- [Task goal]: Omit all pictures and give the records below again exactly as written.

- [Data for the task]:
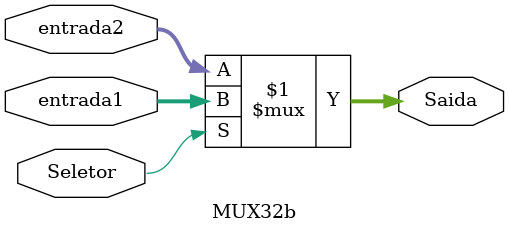
<source format=v>
module MUX32b (entrada1,entrada2,Seletor,Saida);

    //Declaração das entradas de 32 bits
    input wire [31:0] entrada1, entrada2;
    input wire Seletor; //sinal seletor
    output [31:0] Saida; // saida 32-bit
    assign Saida = Seletor ? entrada1 : entrada2;
endmodule
</source>
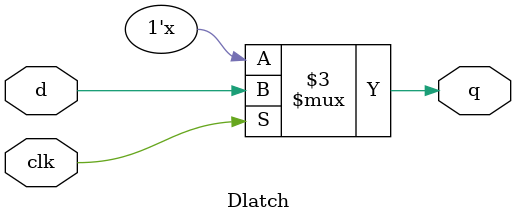
<source format=v>
`timescale 1ns / 1ps


module Dlatch(
    input d,
    input clk,
    output reg q
    );
    
    always@(*) begin
        if (clk)
            q = d;
    end
endmodule

</source>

- [Task answer]:
<source format=v>
module MUX32b (entrada1,entrada2,Seletor,Saida);

    //Declaração das entradas de 32 bits
    input wire [31:0] entrada1, entrada2;
    input wire Seletor; //sinal seletor
    output [31:0] Saida; // saida 32-bit
    assign Saida = Seletor ? entrada1 : entrada2;
endmodule
</source>
<source format=v>
`timescale 1ns / 1ps


module Dlatch(
    input d,
    input clk,
    output reg q
    );
    
    always@(*) begin
        if (clk)
            q = d;
    end
endmodule

</source>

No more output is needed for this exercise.